Population!  US population has grown at a constant rate of 1.3% annually since Europeans first arrived (I assume this graph doesn't include native populations living in the current US boundaries).  RGDP, as currently measured, seems to be perfectly correlated with population growth.  But wait, aren't the GDP graphs PER CAPITA graphs?  That is, GDP per person is growing at 1.8% and population is growing at 1.3%, so total GDP is actually growing at over 3% annually.  This is much more than the rate of population growth.  That means we can't simply say that productivity remains constant.  Still, it is something to think about.  Perhaps as the number of people connected by a single social system grows, the productivity of each person increases as well.  In any case, we now have two perfectly exponential graphs to deal with.  And how about a third?
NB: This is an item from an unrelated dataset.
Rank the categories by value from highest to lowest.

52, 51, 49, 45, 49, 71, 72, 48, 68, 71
Total energy use in the US is also growing at an exponential rate, about 2.9%.  This is quite close to the growth in total RGDP.  Also, notice that there is a drop off at the end in both energy and GDP graphs.  And it is not due to the recent recession.  The drop off in energy use started in 1980.  Plus, it is pretty obvious that energy use can't keep growing at 3% per year forever without some serious world changing technological advance.  If we took energy growth at only 2.3% (to make the numbers work out better), the US alone would be consuming all of the sun's energy within 400 years, and all of the energy in the galaxy within 2500 years:


That's a lot of energy.  But the fact remains that RGDP continued to grow at a healthy pace for a few decades after energy use started to drop off.  Maybe GDP used to be perfectly correlated with energy use until things started to get more energy efficient?  The efficiency of cars and trucks certainly went up over that time period:

The average miles per gallon for cars, trucks, and SUVs.
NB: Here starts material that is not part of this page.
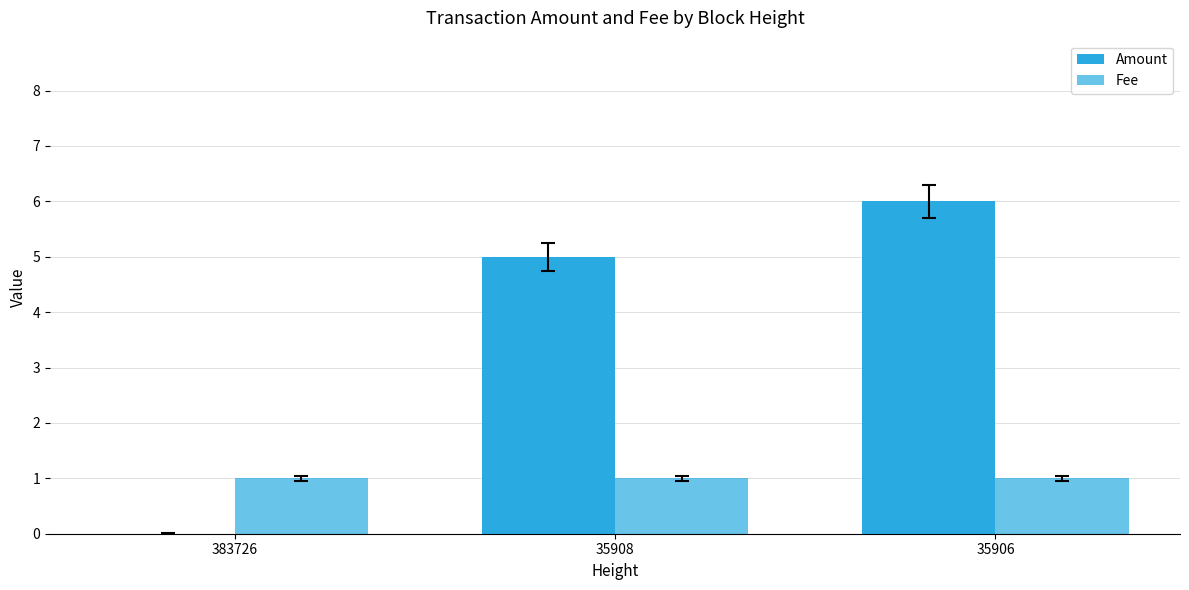

At 35906, list the series in order from largest to smallest.

Amount, Fee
Another thing to think about (are you sick of graphs yet?) is labor force participation.  It seems odd that per capita GDP growth would remain constant if population is growing at a constant rate, but the labor participation is not:

Notice the spike that happened starting in the 1970's.  Perhaps RGDP is correlated with energ use, but just before energy use started to decline the labor force participation rate started to go up.  This may have temporarily masked the effects of reduced energy use.  Now let me remind you.  If this story is true it implies that RGDP growth will almost certainly not follow the trajectory we have been on for the past several hundred years.  It will track energy use.  But this doesn't mean that we can't become more productive or lead better lives.  As I mentioned earlier, RGDP growth is a phony concept anyway.  We can't compare the value of items in an environment where technology is changing so fast.  Plus, if I am right about RGDP growth tracking something like energy usage + labor force participation, then advances in energy efficiency would show up as negative productivity growth.

In any case, it is likely that both energy use and population growth will follow something called a logistic curve.  These may appear to grow exponentially for a while, but eventually they start to flatten out:


So what do I make of all this?  Well, I think the conclusion the President draws from his graph is unrealistic.  Just because RGDP growth has been constant for the last 400 years doesn't mean it will keep growing that way forever.  It sounds funny to think about it that way, but that is how a logistic curve works.  Second, it may not be such a terrible thing for RGDP growth to level out because we can still enjoy any improvements that come from improved efficiency and technology.  RGDP doesn't seem to do a good job of measuring these things unless they are correlated with increased energy use.  Finally, my whole analysis could be way off.  I just started thinking about this seriously last night.  So I welcome your thoughts.